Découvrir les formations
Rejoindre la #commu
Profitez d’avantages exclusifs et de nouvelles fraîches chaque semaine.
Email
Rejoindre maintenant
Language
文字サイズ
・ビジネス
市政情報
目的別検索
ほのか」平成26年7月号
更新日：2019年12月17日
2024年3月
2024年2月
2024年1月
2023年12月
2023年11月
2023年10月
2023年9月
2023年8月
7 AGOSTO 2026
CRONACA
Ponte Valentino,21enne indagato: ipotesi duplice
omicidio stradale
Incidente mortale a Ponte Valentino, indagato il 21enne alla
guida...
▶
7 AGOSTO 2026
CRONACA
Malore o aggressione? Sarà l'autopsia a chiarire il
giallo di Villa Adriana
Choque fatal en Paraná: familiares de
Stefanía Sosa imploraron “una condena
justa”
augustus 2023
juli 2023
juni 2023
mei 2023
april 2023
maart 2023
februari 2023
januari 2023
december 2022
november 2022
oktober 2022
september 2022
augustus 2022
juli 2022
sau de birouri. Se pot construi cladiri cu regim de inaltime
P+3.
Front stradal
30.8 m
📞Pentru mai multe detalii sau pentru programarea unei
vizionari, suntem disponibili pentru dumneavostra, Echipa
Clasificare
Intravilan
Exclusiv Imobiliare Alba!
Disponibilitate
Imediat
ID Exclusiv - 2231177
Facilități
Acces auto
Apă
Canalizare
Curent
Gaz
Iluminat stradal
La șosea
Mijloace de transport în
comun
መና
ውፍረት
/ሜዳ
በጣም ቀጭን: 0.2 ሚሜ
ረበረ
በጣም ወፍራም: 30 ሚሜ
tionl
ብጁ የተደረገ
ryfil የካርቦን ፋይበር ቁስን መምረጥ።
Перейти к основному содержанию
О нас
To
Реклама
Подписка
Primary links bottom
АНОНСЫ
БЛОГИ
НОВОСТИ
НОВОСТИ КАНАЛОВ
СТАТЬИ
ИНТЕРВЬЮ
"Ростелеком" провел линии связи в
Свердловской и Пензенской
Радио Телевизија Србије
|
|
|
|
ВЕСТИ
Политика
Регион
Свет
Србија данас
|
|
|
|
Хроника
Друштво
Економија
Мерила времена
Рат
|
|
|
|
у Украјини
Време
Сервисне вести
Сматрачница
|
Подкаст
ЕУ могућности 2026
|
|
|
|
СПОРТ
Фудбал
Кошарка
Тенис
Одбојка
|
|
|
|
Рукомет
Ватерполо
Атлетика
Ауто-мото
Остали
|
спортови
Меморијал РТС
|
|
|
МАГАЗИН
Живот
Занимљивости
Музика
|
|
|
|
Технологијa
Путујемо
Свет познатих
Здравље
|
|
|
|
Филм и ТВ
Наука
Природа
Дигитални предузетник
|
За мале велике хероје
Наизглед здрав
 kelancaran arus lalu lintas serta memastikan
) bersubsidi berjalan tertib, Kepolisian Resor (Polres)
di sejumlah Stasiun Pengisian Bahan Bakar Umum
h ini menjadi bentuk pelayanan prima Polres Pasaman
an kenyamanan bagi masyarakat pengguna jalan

____________

A verbatim output of all the data above is needed.

Découvrir les formations
Rejoindre la #commu
Profitez d’avantages exclusifs et de nouvelles fraîches chaque semaine.
Email
Rejoindre maintenant
Language
文字サイズ
・ビジネス
市政情報
目的別検索
ほのか」平成26年7月号
更新日：2019年12月17日
2024年3月
2024年2月
2024年1月
2023年12月
2023年11月
2023年10月
2023年9月
2023年8月
7 AGOSTO 2026
CRONACA
Ponte Valentino,21enne indagato: ipotesi duplice
omicidio stradale
Incidente mortale a Ponte Valentino, indagato il 21enne alla
guida...
▶
7 AGOSTO 2026
CRONACA
Malore o aggressione? Sarà l'autopsia a chiarire il
giallo di Villa Adriana
Choque fatal en Paraná: familiares de
Stefanía Sosa imploraron “una condena
justa”
augustus 2023
juli 2023
juni 2023
mei 2023
april 2023
maart 2023
februari 2023
januari 2023
december 2022
november 2022
oktober 2022
september 2022
augustus 2022
juli 2022
sau de birouri. Se pot construi cladiri cu regim de inaltime
P+3.
Front stradal
30.8 m
📞Pentru mai multe detalii sau pentru programarea unei
vizionari, suntem disponibili pentru dumneavostra, Echipa
Clasificare
Intravilan
Exclusiv Imobiliare Alba!
Disponibilitate
Imediat
ID Exclusiv - 2231177
Facilități
Acces auto
Apă
Canalizare
Curent
Gaz
Iluminat stradal
La șosea
Mijloace de transport în
comun
መና
ውፍረት
/ሜዳ
በጣም ቀጭን: 0.2 ሚሜ
ረበረ
በጣም ወፍራም: 30 ሚሜ
tionl
ብጁ የተደረገ
ryfil የካርቦን ፋይበር ቁስን መምረጥ።
Перейти к основному содержанию
О нас
To
Реклама
Подписка
Primary links bottom
АНОНСЫ
БЛОГИ
НОВОСТИ
НОВОСТИ КАНАЛОВ
СТАТЬИ
ИНТЕРВЬЮ
"Ростелеком" провел линии связи в
Свердловской и Пензенской
Радио Телевизија Србије
|
|
|
|
ВЕСТИ
Политика
Регион
Свет
Србија данас
|
|
|
|
Хроника
Друштво
Економија
Мерила времена
Рат
|
|
|
|
у Украјини
Време
Сервисне вести
Сматрачница
|
Подкаст
ЕУ могућности 2026
|
|
|
|
СПОРТ
Фудбал
Кошарка
Тенис
Одбојка
|
|
|
|
Рукомет
Ватерполо
Атлетика
Ауто-мото
Остали
|
спортови
Меморијал РТС
|
|
|
МАГАЗИН
Живот
Занимљивости
Музика
|
|
|
|
Технологијa
Путујемо
Свет познатих
Здравље
|
|
|
|
Филм и ТВ
Наука
Природа
Дигитални предузетник
|
За мале велике хероје
Наизглед здрав
 kelancaran arus lalu lintas serta memastikan
) bersubsidi berjalan tertib, Kepolisian Resor (Polres)
di sejumlah Stasiun Pengisian Bahan Bakar Umum
h ini menjadi bentuk pelayanan prima Polres Pasaman
an kenyamanan bagi masyarakat pengguna jalan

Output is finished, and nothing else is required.